Despite the benefits of stucco, however, there is always a potential for problems, especially when installation isn’t properly performed. Unfortunately, many problems with stucco are not immediately apparent, creating hugely expensive repairs down the road. By taking the time to learn what’s behind your stucco, it may be possible to identify problem areas before they cause lasting damage, saving you substantial amounts of money should trouble come to call.
Cracks in Stucco
All stucco, even the highest quality options, can crack over time, even when installation has handled properly. As is the case with most concrete products, a little cracking is inevitable, no matter how hard you try to prevent it.

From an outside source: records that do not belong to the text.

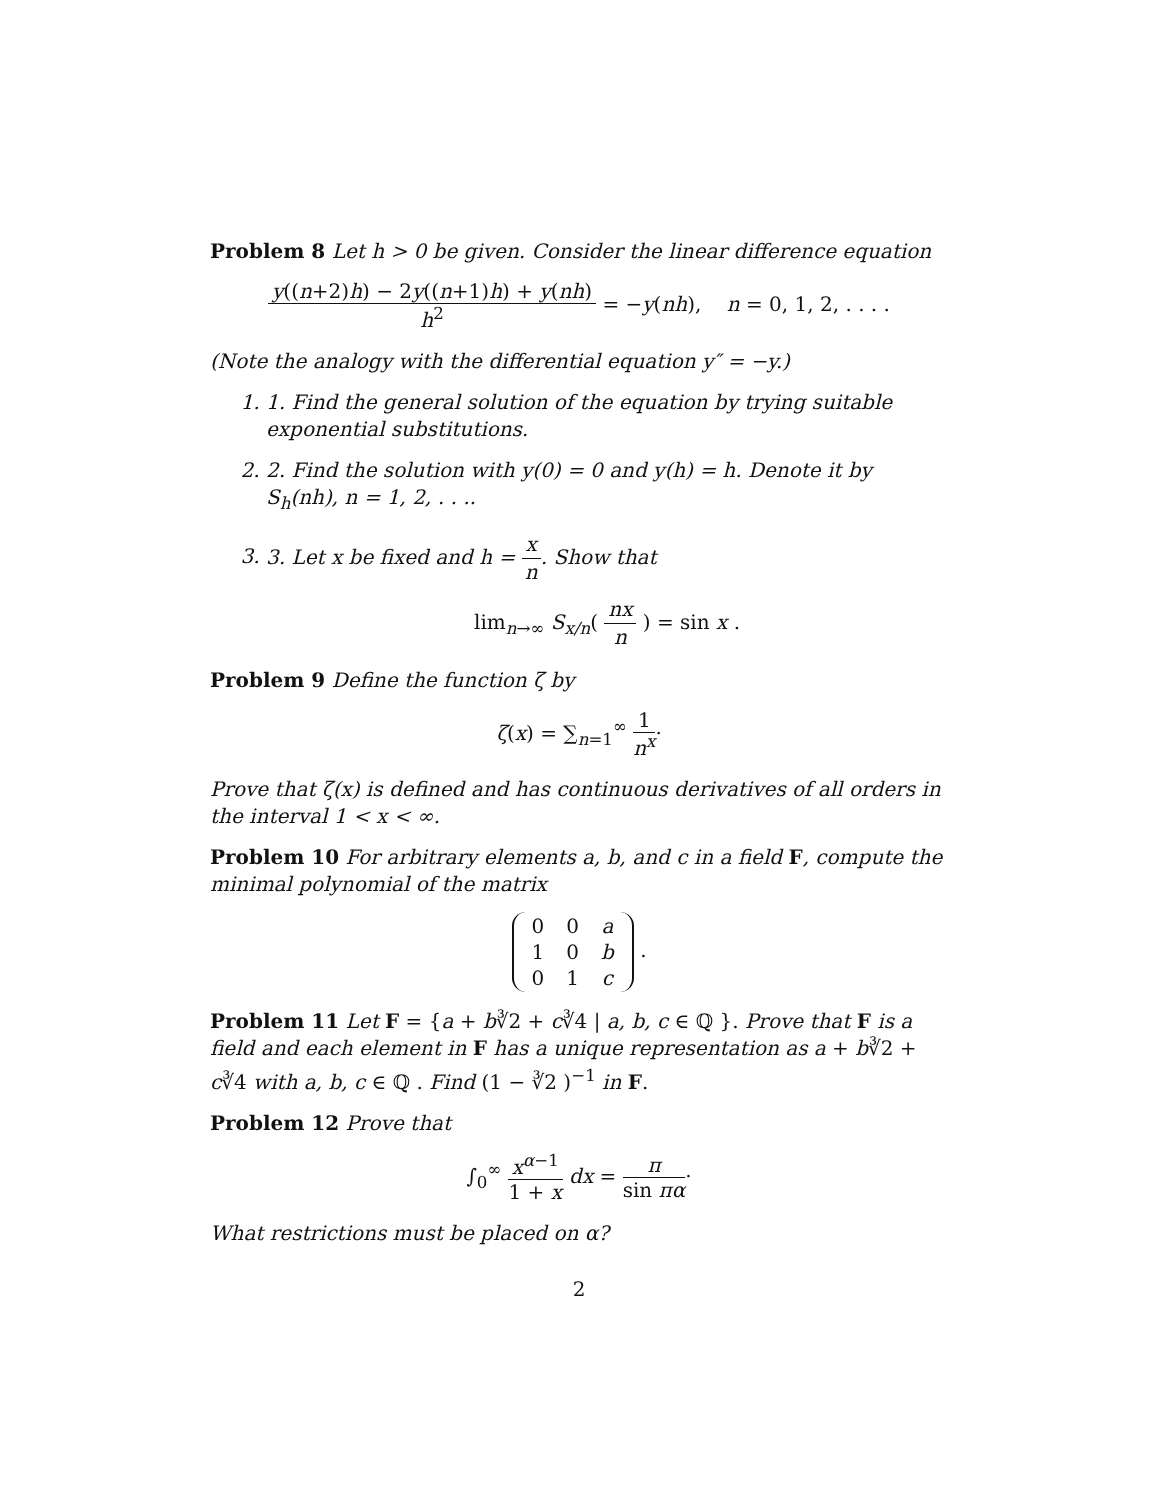Problem 8 Let h > 0 be given. Consider the linear difference equation
y((n+2)h) − 2y((n+1)h) + y(nh) h<sup>2</sup> = −y(nh), n = 0, 1, 2, . . . .
(Note the analogy with the differential equation y″ = −y.)
1. 1. Find the general solution of the equation by trying suitable exponential substitutions.
2. 2. Find the solution with y(0) = 0 and y(h) = h. Denote it by S<sub>h</sub>(nh), n = 1, 2, . . ..
3. 3. Let x be fixed and h = x n. Show that
lim<sub>n→∞</sub> S<sub>x/n</sub>( nx n ) = sin x .
Problem 9 Define the function ζ by
ζ(x) = ∑<sub>n=1</sub><sup>∞</sup> 1 n<sup>x</sup>·
Prove that ζ(x) is defined and has continuous derivatives of all orders in the interval 1 < x < ∞.
Problem 10 For arbitrary elements a, b, and c in a field F, compute the minimal polynomial of the matrix
| 0 | 0 | a |
| 1 | 0 | b |
| 0 | 1 | c |
.
Problem 11 Let F = {a + b∛2 + c∛4 | a, b, c ∈ ℚ }. Prove that F is a field and each element in F has a unique representation as a + b∛2 + c∛4 with a, b, c ∈ ℚ . Find (1 − ∛2 )<sup>−1</sup> in F.
Problem 12 Prove that
∫<sub>0</sub><sup>∞</sup> x<sup>α−1</sup> 1 + x dx = π sin πα·
What restrictions must be placed on α?
2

Cracks in stucco come in numerous different forms. Hairline cracks, or cracks smaller than 1/16th of an inch in diameter, are fairly normal in stucco properties and may not require immediate attention. Spider cracking, on the other hand, can be a sign that the base coat did not properly cure, and patterns in a wall can indicate that the wire, or lath, underneath the stucco was not properly adhered. These kinds of cracks are more urgent, and can require immediate repairs.
While cracks are a fairly obvious problem that can signify improperly installed stucco, mold may have no warning signs. Since stucco is porous, water can penetrate the surface, creating mold problems behind what appears to be a pristine wall. Synthetic forms of stucco can be more susceptible to this kind of damage.
Mold behind stucco is not easy to detect, and generally requires a professional to do so. Home construction and renovation experts know how to recognize water damage, and can often identify mold problems with help from an infrared camera. When damage gets too bad, stucco may need to be either partially or fully replaced.
Excess water penetrating your stucco can cause mold damage, but it can also cause the building materials behind the stucco to rot. These issues can be even harder to diagnose than mold, especially when there are no visible signs of water damage.
Wood rot is a very serious issue, and one that can lead to massive structural damages within a home. While other stucco problems can often be repaired, severe wood rot can require removing a wall’s exterior in order to replace the rotting wood inside. This kind of work can costs thousands of dollars, creating an expensive problem you never saw coming.
Although stucco holds many advantages for homeowners, it also can put you at risk for serious and expensive problems that could entail a complete renovation of your walls. Facing the issues involved with stucco walls may not be easy, but with the right team of professionals, you can identify damage, make necessary repairs, and take the steps needed to elevate the look, feel, and function of your home.